* Required actions *
**a.** In the letter discussing the Peace Index survey, what percentage of Israelis who had heard of the Arab initiative supported starting negotiations based on the Arab peace plan?
**b.** Write a continuation of the letter on the Peace Index survey and the Arab peace plan, picking up after its final sentence and keeping its voice.

* Document section *
Both an end and a beginning
Reading the statistics of the latest "Peace Index" composed by the Tami Steinmetz Center for Peace Studies, which were published in Haaretz in early April, I thought about the last round of our correspondence. I was glad to find that this important survey confirmed my encouraging words to you following your latest letter, which had been pervaded by pessimism, on the verge of despair. The survey, conducted the day after the Arab League's summit in Riyadh, shows that among those Israelis who heard of the Arab initiative, a clear majority (52.5 percent) supports initiating negotiations on the basis of the Arab peace plan, with 41 percent opposing such a step. As you know, the Arab peace plan is based on an Israeli withdrawal from the territories occupied in 1967, including East Jerusalem and the Golan Heights.
When you read these numbers, dear Salameh, you will do well to remember that most Israelis were either born into the reality of occupation, or came to it. For forty years they have been taught that Jerusalem is a united city that will never be divided. There is even a basic law that requires a special majority of 61 members of parliament to transfer even one Palestinian neighborhood in the eastern part of the city to any foreign entity. For these Israelis, there is no difference between Ma'aleh Adumim and Ariel, both on the other side of the Green Line (the 1967 border), and Mevasseret Zion or Kfar Sava, which are located in Israel proper. The Greater Israel vision has been shared by a great part of the public for many years, and appeared as the almost official ideology of most parties until the seventies.

* Records *
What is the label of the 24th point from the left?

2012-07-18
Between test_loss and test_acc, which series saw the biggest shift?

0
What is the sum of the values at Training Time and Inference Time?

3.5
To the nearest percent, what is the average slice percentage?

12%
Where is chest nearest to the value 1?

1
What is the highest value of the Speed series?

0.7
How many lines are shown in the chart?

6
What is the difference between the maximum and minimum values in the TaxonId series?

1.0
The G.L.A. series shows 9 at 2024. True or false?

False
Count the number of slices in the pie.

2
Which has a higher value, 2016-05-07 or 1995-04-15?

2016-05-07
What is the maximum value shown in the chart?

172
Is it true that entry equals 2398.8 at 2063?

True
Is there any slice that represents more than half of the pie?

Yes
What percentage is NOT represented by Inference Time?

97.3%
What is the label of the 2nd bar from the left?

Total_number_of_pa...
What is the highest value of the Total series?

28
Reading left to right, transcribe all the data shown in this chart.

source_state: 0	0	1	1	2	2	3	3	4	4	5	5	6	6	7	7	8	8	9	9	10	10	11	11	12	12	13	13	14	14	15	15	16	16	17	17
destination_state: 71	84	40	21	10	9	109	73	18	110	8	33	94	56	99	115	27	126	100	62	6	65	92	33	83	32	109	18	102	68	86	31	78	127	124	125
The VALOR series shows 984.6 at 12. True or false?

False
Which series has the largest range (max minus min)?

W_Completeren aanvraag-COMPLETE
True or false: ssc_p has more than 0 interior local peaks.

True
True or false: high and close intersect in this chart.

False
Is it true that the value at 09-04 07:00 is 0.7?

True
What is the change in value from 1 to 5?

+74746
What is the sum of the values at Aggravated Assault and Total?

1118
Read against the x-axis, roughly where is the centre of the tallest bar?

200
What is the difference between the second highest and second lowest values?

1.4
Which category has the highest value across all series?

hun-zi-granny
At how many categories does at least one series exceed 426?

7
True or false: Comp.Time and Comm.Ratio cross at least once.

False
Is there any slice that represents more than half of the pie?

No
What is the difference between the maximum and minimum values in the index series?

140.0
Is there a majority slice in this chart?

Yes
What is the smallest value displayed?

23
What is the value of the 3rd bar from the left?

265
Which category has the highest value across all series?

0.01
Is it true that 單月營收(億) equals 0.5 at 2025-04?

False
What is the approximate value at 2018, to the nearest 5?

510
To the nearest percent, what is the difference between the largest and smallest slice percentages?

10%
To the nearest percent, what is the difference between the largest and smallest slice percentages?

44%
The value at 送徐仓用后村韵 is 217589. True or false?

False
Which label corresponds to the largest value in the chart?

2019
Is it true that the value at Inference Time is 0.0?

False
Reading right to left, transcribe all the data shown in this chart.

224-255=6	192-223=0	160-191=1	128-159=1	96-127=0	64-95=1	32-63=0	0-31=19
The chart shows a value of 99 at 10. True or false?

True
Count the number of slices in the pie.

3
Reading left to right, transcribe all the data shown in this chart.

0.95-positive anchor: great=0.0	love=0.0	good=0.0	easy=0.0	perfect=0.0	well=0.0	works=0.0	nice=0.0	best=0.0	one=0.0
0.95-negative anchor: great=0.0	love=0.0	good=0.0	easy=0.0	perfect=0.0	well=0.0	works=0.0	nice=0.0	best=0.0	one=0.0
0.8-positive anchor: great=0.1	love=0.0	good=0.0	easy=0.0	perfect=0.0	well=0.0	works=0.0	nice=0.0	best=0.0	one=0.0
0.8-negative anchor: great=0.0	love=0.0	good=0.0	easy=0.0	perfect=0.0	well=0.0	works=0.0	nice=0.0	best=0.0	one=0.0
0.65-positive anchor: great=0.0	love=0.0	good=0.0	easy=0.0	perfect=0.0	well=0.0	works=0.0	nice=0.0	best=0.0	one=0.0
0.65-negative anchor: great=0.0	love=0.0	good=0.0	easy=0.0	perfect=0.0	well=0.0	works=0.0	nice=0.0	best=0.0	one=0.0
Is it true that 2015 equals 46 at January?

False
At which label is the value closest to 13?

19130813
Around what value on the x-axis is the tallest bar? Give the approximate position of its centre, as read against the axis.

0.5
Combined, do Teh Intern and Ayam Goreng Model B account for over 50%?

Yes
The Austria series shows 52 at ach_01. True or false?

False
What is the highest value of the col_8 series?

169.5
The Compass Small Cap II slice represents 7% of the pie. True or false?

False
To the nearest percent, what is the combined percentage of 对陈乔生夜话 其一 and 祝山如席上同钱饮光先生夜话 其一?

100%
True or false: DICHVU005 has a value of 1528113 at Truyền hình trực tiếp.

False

* Written answers *
**a.** 52.5 percent

**b.**
In a survey conducted in February 1968, 91 percent of Israeli Jews thought no territory should be returned at all, or that only a small part of the West Bank should be returned. Eighty-five percent felt this way about Gaza, 93 percent thought so about the Golan Heights and 57 percent about Sinai. Most of those opposed to territorial concessions based their position on the belief in the Jews' exclusive right to this land. Further justifications were "preventing the creation of a Palestinian state" and "maintaining strategic depth for military operations." A minority claimed that the territories should be kept for the purpose of future negotiations.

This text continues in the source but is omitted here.